What is being asked
Return exactly the lines below, starting with the one that has "Table 1: Direct" and going on through the one that has "Figure 3: Modelling".

Material provided
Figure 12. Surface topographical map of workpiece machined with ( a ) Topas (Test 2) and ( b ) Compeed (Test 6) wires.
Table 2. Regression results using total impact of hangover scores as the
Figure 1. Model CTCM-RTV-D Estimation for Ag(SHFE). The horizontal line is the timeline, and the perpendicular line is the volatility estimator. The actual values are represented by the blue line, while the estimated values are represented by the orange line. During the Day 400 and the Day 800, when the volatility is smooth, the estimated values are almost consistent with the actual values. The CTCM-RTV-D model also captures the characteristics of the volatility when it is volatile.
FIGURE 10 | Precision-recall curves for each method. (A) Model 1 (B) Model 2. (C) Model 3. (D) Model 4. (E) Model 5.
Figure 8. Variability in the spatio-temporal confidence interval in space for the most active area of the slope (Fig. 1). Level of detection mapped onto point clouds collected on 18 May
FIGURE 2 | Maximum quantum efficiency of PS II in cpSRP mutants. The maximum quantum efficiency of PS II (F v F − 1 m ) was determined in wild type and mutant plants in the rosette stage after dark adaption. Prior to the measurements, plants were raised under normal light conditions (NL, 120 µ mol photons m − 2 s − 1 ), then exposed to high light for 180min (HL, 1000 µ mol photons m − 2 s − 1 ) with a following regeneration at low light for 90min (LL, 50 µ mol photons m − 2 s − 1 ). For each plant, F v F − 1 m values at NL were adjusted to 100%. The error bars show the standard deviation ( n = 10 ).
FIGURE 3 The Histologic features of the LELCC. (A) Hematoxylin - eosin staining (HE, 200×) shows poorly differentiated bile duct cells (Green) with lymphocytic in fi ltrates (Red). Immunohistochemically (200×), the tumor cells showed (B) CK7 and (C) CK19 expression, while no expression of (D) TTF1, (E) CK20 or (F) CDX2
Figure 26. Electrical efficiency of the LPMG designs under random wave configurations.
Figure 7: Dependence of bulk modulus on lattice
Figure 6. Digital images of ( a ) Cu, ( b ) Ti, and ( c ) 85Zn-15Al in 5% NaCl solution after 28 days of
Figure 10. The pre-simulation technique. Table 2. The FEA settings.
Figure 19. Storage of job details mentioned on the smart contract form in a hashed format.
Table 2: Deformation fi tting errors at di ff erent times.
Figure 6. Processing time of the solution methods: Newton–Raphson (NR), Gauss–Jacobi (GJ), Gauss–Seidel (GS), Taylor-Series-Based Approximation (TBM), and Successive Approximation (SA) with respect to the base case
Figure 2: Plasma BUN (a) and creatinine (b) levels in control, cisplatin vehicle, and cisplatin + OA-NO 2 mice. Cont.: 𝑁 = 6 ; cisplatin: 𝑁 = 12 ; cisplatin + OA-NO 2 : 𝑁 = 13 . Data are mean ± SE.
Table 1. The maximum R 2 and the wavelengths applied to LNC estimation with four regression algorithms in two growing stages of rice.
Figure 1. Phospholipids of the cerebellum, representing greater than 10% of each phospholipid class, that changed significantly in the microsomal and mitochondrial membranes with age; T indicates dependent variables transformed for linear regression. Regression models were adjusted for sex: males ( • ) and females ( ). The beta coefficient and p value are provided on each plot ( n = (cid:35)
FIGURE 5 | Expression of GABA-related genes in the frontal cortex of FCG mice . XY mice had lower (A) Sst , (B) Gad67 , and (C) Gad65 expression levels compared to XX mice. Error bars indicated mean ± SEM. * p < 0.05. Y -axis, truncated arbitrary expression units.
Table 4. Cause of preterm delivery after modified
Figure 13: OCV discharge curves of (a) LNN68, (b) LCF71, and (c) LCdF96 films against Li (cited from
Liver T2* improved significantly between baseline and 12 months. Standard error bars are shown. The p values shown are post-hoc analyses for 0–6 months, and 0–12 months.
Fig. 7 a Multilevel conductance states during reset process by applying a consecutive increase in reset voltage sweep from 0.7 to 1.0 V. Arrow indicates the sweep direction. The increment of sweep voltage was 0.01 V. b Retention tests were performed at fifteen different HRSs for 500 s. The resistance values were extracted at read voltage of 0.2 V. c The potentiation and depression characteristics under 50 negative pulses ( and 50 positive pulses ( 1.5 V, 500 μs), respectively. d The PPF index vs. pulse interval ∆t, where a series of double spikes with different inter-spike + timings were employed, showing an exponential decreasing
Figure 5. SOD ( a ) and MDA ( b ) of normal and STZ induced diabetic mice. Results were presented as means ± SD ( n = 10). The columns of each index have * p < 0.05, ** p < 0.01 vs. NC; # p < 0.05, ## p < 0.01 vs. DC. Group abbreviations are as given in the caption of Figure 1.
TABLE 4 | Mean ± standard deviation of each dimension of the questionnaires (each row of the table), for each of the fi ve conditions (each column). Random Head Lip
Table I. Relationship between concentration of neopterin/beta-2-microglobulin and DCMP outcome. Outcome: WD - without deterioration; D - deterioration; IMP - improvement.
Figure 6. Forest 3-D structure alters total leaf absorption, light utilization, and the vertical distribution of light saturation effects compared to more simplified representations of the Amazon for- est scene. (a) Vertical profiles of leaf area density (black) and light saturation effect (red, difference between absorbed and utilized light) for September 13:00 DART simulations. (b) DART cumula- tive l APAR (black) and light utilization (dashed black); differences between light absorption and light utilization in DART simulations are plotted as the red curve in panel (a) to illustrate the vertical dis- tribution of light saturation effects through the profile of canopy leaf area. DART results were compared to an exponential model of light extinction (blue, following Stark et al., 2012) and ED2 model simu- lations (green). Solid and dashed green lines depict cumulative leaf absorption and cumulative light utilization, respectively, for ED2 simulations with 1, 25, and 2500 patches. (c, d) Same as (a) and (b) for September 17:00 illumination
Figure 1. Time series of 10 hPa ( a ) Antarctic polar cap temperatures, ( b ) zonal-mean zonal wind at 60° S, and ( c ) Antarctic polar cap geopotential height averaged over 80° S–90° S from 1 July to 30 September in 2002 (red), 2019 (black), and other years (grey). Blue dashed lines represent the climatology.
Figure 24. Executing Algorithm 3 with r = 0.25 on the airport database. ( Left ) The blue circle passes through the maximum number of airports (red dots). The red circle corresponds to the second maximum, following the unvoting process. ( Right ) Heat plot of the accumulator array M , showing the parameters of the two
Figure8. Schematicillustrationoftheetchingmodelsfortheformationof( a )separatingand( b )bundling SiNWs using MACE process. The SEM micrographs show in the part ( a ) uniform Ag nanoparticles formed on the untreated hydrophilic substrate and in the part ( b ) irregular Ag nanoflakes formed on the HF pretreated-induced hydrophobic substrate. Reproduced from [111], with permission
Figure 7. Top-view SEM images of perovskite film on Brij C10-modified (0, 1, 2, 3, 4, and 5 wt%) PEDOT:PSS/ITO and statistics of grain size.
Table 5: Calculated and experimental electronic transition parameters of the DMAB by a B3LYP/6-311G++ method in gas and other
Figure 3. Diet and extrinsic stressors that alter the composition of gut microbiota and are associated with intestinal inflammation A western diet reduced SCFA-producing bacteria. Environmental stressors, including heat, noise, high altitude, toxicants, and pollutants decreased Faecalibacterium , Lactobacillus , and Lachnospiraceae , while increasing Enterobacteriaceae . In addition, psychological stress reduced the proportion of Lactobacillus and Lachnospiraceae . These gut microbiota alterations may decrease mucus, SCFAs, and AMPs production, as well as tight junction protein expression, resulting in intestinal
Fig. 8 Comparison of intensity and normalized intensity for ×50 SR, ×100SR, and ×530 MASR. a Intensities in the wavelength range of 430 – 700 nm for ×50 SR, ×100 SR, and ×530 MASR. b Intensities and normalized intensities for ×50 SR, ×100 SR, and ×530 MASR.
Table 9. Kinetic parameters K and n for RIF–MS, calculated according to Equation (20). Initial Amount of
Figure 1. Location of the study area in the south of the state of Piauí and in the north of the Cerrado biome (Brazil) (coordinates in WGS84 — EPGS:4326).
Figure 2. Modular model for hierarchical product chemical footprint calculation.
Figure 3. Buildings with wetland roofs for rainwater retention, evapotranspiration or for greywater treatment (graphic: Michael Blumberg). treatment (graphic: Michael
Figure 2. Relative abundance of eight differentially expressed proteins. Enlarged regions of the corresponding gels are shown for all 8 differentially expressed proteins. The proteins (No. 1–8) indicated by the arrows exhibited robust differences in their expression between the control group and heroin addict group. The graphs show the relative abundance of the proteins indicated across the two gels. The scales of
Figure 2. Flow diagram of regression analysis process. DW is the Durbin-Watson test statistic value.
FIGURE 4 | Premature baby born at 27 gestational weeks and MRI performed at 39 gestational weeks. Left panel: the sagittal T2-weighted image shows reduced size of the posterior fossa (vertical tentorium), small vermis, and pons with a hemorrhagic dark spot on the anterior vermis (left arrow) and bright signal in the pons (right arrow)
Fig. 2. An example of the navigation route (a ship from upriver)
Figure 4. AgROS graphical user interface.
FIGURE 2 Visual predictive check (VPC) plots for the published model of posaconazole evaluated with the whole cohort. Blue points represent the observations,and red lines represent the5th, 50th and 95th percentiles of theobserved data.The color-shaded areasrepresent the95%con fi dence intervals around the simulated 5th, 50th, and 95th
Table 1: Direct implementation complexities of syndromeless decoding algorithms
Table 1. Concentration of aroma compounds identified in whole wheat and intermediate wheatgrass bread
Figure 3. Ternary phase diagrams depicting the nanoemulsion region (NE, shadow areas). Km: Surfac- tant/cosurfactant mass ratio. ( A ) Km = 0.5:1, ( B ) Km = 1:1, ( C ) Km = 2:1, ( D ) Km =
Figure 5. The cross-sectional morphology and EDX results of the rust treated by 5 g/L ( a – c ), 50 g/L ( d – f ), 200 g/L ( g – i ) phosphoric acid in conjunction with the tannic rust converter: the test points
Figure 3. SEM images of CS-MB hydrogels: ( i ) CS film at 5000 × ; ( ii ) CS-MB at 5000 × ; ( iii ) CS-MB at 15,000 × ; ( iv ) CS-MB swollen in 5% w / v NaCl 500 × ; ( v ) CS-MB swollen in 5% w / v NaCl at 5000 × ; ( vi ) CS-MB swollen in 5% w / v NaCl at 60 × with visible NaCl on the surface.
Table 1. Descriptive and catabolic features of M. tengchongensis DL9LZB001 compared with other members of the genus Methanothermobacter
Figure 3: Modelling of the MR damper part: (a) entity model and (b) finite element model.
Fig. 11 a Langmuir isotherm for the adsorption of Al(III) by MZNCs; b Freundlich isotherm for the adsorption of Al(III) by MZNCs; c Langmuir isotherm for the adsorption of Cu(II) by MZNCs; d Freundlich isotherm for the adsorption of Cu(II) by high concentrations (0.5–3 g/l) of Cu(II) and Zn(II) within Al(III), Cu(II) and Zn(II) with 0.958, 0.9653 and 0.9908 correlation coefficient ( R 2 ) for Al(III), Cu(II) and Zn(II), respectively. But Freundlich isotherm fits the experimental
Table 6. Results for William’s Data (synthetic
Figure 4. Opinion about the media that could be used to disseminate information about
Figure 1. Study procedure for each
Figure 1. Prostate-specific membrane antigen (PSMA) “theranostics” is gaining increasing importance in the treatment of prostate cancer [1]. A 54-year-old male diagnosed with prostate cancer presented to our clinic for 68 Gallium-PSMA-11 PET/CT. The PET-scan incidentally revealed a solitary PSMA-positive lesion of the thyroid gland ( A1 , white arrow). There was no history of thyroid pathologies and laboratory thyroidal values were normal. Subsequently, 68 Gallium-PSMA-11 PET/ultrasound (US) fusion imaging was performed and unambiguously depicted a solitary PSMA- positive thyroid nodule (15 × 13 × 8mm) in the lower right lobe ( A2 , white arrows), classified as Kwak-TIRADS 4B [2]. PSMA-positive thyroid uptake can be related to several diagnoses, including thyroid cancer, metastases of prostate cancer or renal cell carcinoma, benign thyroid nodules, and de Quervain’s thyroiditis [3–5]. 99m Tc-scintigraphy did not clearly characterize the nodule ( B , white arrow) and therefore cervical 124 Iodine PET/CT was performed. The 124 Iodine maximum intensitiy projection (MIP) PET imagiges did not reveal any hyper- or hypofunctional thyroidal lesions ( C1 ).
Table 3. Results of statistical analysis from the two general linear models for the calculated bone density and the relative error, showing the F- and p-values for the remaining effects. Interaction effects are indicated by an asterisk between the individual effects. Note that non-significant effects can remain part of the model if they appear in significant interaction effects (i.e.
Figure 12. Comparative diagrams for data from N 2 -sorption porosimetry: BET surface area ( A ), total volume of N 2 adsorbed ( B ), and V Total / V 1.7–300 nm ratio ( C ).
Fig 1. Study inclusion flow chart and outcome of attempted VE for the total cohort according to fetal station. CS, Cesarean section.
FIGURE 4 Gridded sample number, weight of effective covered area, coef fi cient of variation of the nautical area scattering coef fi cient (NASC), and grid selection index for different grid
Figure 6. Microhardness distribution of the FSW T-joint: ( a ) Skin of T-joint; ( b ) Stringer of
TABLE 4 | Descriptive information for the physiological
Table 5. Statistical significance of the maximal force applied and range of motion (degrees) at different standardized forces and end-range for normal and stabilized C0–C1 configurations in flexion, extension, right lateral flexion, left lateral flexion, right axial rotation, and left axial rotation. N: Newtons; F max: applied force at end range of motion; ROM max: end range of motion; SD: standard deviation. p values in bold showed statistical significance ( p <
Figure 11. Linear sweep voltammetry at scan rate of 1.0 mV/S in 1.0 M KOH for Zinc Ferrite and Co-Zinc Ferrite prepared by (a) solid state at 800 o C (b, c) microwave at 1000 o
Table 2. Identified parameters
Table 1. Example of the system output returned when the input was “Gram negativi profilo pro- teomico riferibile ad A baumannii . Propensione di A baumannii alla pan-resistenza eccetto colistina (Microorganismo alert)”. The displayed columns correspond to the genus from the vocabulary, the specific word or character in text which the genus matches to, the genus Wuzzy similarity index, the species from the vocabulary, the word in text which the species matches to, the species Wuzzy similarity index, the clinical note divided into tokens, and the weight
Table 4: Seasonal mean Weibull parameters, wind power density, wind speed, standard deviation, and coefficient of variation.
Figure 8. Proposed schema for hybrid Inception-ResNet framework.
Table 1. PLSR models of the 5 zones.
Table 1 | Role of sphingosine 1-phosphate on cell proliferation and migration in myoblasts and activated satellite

Solution to the exercise
Table 1: Direct implementation complexities of syndromeless decoding algorithms
Table 1. Concentration of aroma compounds identified in whole wheat and intermediate wheatgrass bread
Figure 3. Ternary phase diagrams depicting the nanoemulsion region (NE, shadow areas). Km: Surfac- tant/cosurfactant mass ratio. ( A ) Km = 0.5:1, ( B ) Km = 1:1, ( C ) Km = 2:1, ( D ) Km =
Figure 5. The cross-sectional morphology and EDX results of the rust treated by 5 g/L ( a – c ), 50 g/L ( d – f ), 200 g/L ( g – i ) phosphoric acid in conjunction with the tannic rust converter: the test points
Figure 3. SEM images of CS-MB hydrogels: ( i ) CS film at 5000 × ; ( ii ) CS-MB at 5000 × ; ( iii ) CS-MB at 15,000 × ; ( iv ) CS-MB swollen in 5% w / v NaCl 500 × ; ( v ) CS-MB swollen in 5% w / v NaCl at 5000 × ; ( vi ) CS-MB swollen in 5% w / v NaCl at 60 × with visible NaCl on the surface.
Table 1. Descriptive and catabolic features of M. tengchongensis DL9LZB001 compared with other members of the genus Methanothermobacter
Figure 3: Modelling of the MR damper part: (a) entity model and (b) finite element model.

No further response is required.